Available data:
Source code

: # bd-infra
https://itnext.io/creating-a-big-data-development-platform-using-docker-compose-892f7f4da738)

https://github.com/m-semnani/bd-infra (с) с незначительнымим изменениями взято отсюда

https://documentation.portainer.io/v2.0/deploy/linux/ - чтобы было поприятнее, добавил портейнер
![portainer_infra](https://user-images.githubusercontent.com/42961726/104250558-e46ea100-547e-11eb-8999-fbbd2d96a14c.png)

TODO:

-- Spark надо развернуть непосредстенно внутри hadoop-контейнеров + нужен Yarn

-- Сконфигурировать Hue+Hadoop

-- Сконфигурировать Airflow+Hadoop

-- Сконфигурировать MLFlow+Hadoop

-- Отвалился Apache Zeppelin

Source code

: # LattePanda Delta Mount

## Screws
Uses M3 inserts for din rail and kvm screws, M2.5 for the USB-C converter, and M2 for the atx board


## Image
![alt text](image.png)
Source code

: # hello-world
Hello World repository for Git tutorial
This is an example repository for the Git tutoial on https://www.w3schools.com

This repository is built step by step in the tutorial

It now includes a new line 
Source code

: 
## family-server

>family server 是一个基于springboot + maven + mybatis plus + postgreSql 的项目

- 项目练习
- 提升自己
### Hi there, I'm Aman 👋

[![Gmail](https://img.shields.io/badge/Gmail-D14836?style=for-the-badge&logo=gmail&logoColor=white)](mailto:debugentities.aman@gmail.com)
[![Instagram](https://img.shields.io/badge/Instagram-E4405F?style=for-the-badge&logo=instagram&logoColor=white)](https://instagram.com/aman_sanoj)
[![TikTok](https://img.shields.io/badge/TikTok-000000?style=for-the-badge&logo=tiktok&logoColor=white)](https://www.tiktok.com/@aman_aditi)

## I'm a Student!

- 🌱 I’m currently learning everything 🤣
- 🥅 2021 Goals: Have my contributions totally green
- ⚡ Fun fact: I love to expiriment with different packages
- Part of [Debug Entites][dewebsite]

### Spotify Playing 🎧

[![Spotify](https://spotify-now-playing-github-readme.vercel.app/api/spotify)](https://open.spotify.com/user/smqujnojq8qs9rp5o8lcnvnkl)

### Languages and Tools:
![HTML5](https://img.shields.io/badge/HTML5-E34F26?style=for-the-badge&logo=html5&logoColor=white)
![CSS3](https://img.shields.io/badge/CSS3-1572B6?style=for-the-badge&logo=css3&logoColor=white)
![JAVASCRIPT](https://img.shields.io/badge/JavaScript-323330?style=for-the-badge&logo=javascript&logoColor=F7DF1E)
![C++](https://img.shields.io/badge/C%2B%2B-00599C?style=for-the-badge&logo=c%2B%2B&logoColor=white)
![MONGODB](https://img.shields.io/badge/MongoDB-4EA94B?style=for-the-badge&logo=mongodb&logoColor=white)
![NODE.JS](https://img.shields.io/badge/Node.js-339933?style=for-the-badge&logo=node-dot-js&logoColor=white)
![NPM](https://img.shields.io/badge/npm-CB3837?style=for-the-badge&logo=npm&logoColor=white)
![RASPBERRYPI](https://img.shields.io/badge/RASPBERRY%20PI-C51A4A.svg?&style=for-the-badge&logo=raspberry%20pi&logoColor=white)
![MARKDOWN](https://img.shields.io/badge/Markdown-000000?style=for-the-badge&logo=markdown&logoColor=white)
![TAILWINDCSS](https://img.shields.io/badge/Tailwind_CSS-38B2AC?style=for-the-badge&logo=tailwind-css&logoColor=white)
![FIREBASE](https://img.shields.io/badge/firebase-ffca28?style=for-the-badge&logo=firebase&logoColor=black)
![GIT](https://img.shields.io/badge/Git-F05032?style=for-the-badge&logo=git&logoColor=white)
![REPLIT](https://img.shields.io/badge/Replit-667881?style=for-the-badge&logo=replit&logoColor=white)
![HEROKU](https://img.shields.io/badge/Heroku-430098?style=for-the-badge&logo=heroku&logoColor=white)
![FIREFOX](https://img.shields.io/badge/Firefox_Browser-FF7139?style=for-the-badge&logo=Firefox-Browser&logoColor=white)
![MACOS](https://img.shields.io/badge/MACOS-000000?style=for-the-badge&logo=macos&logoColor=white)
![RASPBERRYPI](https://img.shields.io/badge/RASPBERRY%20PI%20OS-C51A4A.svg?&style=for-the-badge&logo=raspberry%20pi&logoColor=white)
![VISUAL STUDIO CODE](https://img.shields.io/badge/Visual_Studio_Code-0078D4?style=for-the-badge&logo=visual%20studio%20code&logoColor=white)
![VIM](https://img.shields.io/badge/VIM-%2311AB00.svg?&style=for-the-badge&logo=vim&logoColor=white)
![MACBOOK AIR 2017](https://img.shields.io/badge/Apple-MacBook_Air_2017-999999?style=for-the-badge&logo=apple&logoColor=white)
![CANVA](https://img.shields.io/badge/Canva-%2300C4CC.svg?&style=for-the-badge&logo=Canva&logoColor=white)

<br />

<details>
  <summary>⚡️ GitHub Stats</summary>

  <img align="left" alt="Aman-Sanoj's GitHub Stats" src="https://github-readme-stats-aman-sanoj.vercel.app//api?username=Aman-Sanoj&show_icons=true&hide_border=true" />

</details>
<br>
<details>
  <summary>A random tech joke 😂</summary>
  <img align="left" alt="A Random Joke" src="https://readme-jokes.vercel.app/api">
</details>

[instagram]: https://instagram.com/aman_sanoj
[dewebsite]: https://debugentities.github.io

Problem to solve:
Print all of the records above line for line, changing nothing.

Task result:
Source code

: # bd-infra
https://itnext.io/creating-a-big-data-development-platform-using-docker-compose-892f7f4da738)

https://github.com/m-semnani/bd-infra (с) с незначительнымим изменениями взято отсюда

https://documentation.portainer.io/v2.0/deploy/linux/ - чтобы было поприятнее, добавил портейнер
![portainer_infra](https://user-images.githubusercontent.com/42961726/104250558-e46ea100-547e-11eb-8999-fbbd2d96a14c.png)

TODO:

-- Spark надо развернуть непосредстенно внутри hadoop-контейнеров + нужен Yarn

-- Сконфигурировать Hue+Hadoop

-- Сконфигурировать Airflow+Hadoop

-- Сконфигурировать MLFlow+Hadoop

-- Отвалился Apache Zeppelin

Source code

: # LattePanda Delta Mount

## Screws
Uses M3 inserts for din rail and kvm screws, M2.5 for the USB-C converter, and M2 for the atx board


## Image
![alt text](image.png)
Source code

: # hello-world
Hello World repository for Git tutorial
This is an example repository for the Git tutoial on https://www.w3schools.com

This repository is built step by step in the tutorial

It now includes a new line 
Source code

: 
## family-server

>family server 是一个基于springboot + maven + mybatis plus + postgreSql 的项目

- 项目练习
- 提升自己
### Hi there, I'm Aman 👋

[![Gmail](https://img.shields.io/badge/Gmail-D14836?style=for-the-badge&logo=gmail&logoColor=white)](mailto:debugentities.aman@gmail.com)
[![Instagram](https://img.shields.io/badge/Instagram-E4405F?style=for-the-badge&logo=instagram&logoColor=white)](https://instagram.com/aman_sanoj)
[![TikTok](https://img.shields.io/badge/TikTok-000000?style=for-the-badge&logo=tiktok&logoColor=white)](https://www.tiktok.com/@aman_aditi)

## I'm a Student!

- 🌱 I’m currently learning everything 🤣
- 🥅 2021 Goals: Have my contributions totally green
- ⚡ Fun fact: I love to expiriment with different packages
- Part of [Debug Entites][dewebsite]

### Spotify Playing 🎧

[![Spotify](https://spotify-now-playing-github-readme.vercel.app/api/spotify)](https://open.spotify.com/user/smqujnojq8qs9rp5o8lcnvnkl)

### Languages and Tools:
![HTML5](https://img.shields.io/badge/HTML5-E34F26?style=for-the-badge&logo=html5&logoColor=white)
![CSS3](https://img.shields.io/badge/CSS3-1572B6?style=for-the-badge&logo=css3&logoColor=white)
![JAVASCRIPT](https://img.shields.io/badge/JavaScript-323330?style=for-the-badge&logo=javascript&logoColor=F7DF1E)
![C++](https://img.shields.io/badge/C%2B%2B-00599C?style=for-the-badge&logo=c%2B%2B&logoColor=white)
![MONGODB](https://img.shields.io/badge/MongoDB-4EA94B?style=for-the-badge&logo=mongodb&logoColor=white)
![NODE.JS](https://img.shields.io/badge/Node.js-339933?style=for-the-badge&logo=node-dot-js&logoColor=white)
![NPM](https://img.shields.io/badge/npm-CB3837?style=for-the-badge&logo=npm&logoColor=white)
![RASPBERRYPI](https://img.shields.io/badge/RASPBERRY%20PI-C51A4A.svg?&style=for-the-badge&logo=raspberry%20pi&logoColor=white)
![MARKDOWN](https://img.shields.io/badge/Markdown-000000?style=for-the-badge&logo=markdown&logoColor=white)
![TAILWINDCSS](https://img.shields.io/badge/Tailwind_CSS-38B2AC?style=for-the-badge&logo=tailwind-css&logoColor=white)
![FIREBASE](https://img.shields.io/badge/firebase-ffca28?style=for-the-badge&logo=firebase&logoColor=black)
![GIT](https://img.shields.io/badge/Git-F05032?style=for-the-badge&logo=git&logoColor=white)
![REPLIT](https://img.shields.io/badge/Replit-667881?style=for-the-badge&logo=replit&logoColor=white)
![HEROKU](https://img.shields.io/badge/Heroku-430098?style=for-the-badge&logo=heroku&logoColor=white)
![FIREFOX](https://img.shields.io/badge/Firefox_Browser-FF7139?style=for-the-badge&logo=Firefox-Browser&logoColor=white)
![MACOS](https://img.shields.io/badge/MACOS-000000?style=for-the-badge&logo=macos&logoColor=white)
![RASPBERRYPI](https://img.shields.io/badge/RASPBERRY%20PI%20OS-C51A4A.svg?&style=for-the-badge&logo=raspberry%20pi&logoColor=white)
![VISUAL STUDIO CODE](https://img.shields.io/badge/Visual_Studio_Code-0078D4?style=for-the-badge&logo=visual%20studio%20code&logoColor=white)
![VIM](https://img.shields.io/badge/VIM-%2311AB00.svg?&style=for-the-badge&logo=vim&logoColor=white)
![MACBOOK AIR 2017](https://img.shields.io/badge/Apple-MacBook_Air_2017-999999?style=for-the-badge&logo=apple&logoColor=white)
![CANVA](https://img.shields.io/badge/Canva-%2300C4CC.svg?&style=for-the-badge&logo=Canva&logoColor=white)

<br />

<details>
  <summary>⚡️ GitHub Stats</summary>

  <img align="left" alt="Aman-Sanoj's GitHub Stats" src="https://github-readme-stats-aman-sanoj.vercel.app//api?username=Aman-Sanoj&show_icons=true&hide_border=true" />

</details>
<br>
<details>
  <summary>A random tech joke 😂</summary>
  <img align="left" alt="A Random Joke" src="https://readme-jokes.vercel.app/api">
</details>

[instagram]: https://instagram.com/aman_sanoj
[dewebsite]: https://debugentities.github.io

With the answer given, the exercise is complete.